Em 1936, junto com outros 17 companheiros de partido, Apolônio de Carvalho seguiu para combater na Guerra Civil Espanhola – engrossando as fileiras das Brigadas Internacionalistas -, defendendo a bandeira republicana das ameaças do general Franco. Sob o seu comando, numa tropa de artilharia, chegou a ter entre 300 e 400 homens, merecendo a confiança e o respeito de todos por sua coragem e espírito democrático. Infelizmente, as forças reacionárias levaram a melhor, com apoio de Hitler e Mussolini. Derrotado, mas não vencido, ele desembarca na França ocupada, participando ativamente da Resistência aos nazistas. Na liderança de um grupo de combatentes, foi o responsável pela libertação das cidades de Carmaux, Albi e Toulouse. Terminada a Segunda Guerra Mundial, recebeu do governo daquele país a mais alta condecoração: a Legião de Honra. Foi lá, em 1942, que conheceu o grande amor de sua vida, Renée France, militante comunista, com quem teve dois filhos – René e Raul.

De volta ao Brasil, Apolônio se depara com uma situação inusitada na história autoritária do país, a legalização do Partido Comunista. Sem mencionar ainda, fato que o deixou muito contente, a eleição de uma significativa bancada no Congresso Nacional, incluindo o senador mais votado (Luís Carlos Prestes) e deputados federais do porte de Gregório Bezerra, Carlos Maringhella, João Amazonas e Jorge Amado, que mais tarde se tornaria o maior nome de nossas letras. Como alegria de pobre dura pouco, segundo o ditado popular, o registro do PCB é cassado e seus dirigentes acabam perdendo o mandato. Na ditadura militar, vamos encontrá-lo pegando em arma novamente, desta vez como dirigente do PCBR, sendo preso e torturado. Em troca do embaixador alemão, é exilado na Argélia, retornando com a lei da Anistia, em 1979.
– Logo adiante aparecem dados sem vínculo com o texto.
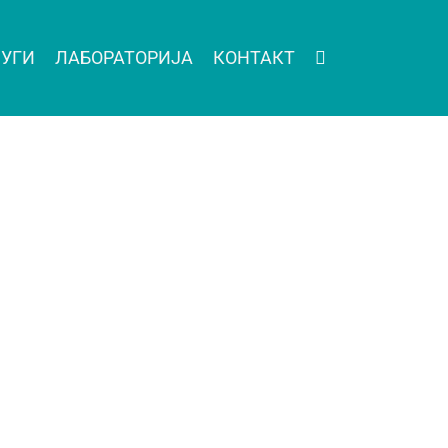
УГИ
ЛАБОРАТОРИЈА
КОНТАКТ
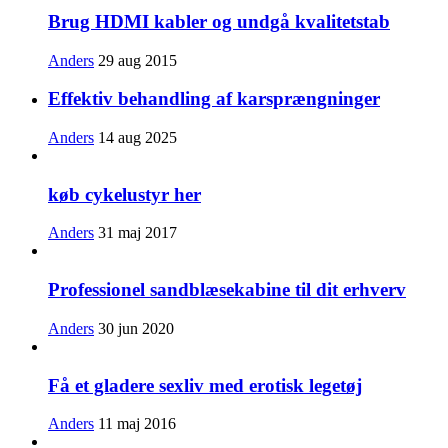
Brug HDMI kabler og undgå kvalitetstab
Anders
29 aug 2015
Effektiv behandling af karsprængninger
Anders
14 aug 2025
køb cykelustyr her
Anders
31 maj 2017
Professionel sandblæsekabine til dit erhverv
Anders
30 jun 2020
Få et gladere sexliv med erotisk legetøj
Anders
11 maj 2016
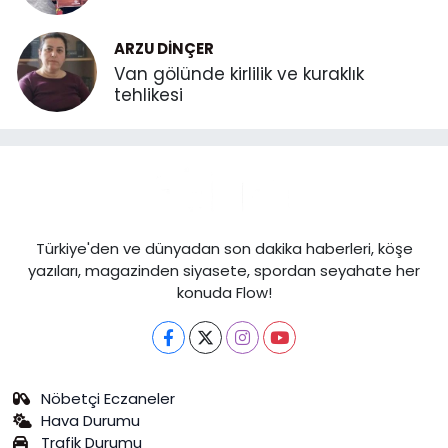
ARZU DINÇER
Van gölünde kirlilik ve kuraklık
tehlikesi
Türkiye'den ve dünyadan son dakika haberleri, köşe
yazıları, magazinden siyasete, spordan seyahate her
konuda Flow!
Nöbetçi Eczaneler
Hava Durumu
Trafik Durumu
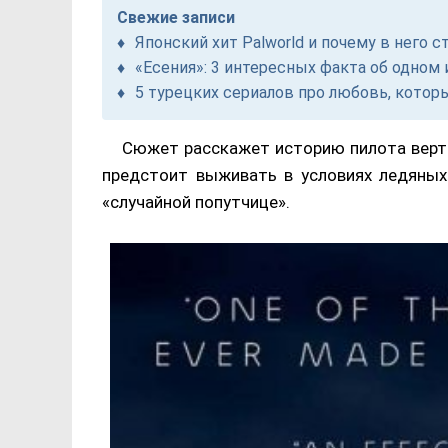
Свежие записи
Японский хит Palworld и почему в него с
«Есения»: 3 интересных факта об одно
5 турецких сериалов про любовь, котор
Сюжет расскажет историю пилота верто
предстоит выживать в условиях ледяных
«случайной попутчице».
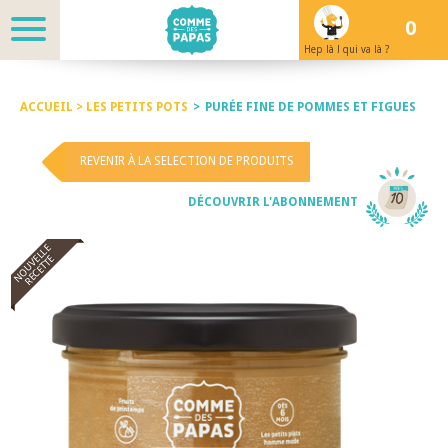
0
Hep là ! qui va là ?
ACCUEIL >
LES PETITS POTS
>
PURÉE FINE DE POMMES ET FIGUES
REVENIR À LA SELECTION DE PRODUITS
DÉCOUVRIR L'ABONNEMENT
NOUVELLE
RECETTE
Fui conhecê-lo na década de 80, já como um dos dirigentes nacionais do PT, quando veio a Teresina participar de encontro com a militância local do partido. À noite, livre dos compromissos políticos, fez questão de comparecer aos folguedos juninos da Universidade Federal do Piauí, varando a madrugada em conversa amistosa e marcada pelo humor. Nem parecia haver passado por tantas e boas. Estava feliz e alimentava ainda grandes esperanças, como a fé inabalável na construção de um Brasil socialista, desde que, frisava sempre, com liberdade e democracia. Na despedida, refletia comigo que, diante daquele homem capaz de preservar a ternura de uma criança, era possível continuar acreditando em alguma coisa.  Infelizmente, a indesejada das gentes o levou em 2005, aos 93 anos, vítima de insuficiência respiratória, deixando um livro autobiográfico – Vale a pena sonhar -, transformado em documentário homônimo de grande sucesso, no qual o velho comunista sentenciava: “Quem passa pela vida e não tem nenhum horizonte definido, nenhum ideal que possa e queira lutar, está sujeito à mediocridade”.  Mais atual impossível. Apolônio de Carvalho, presente!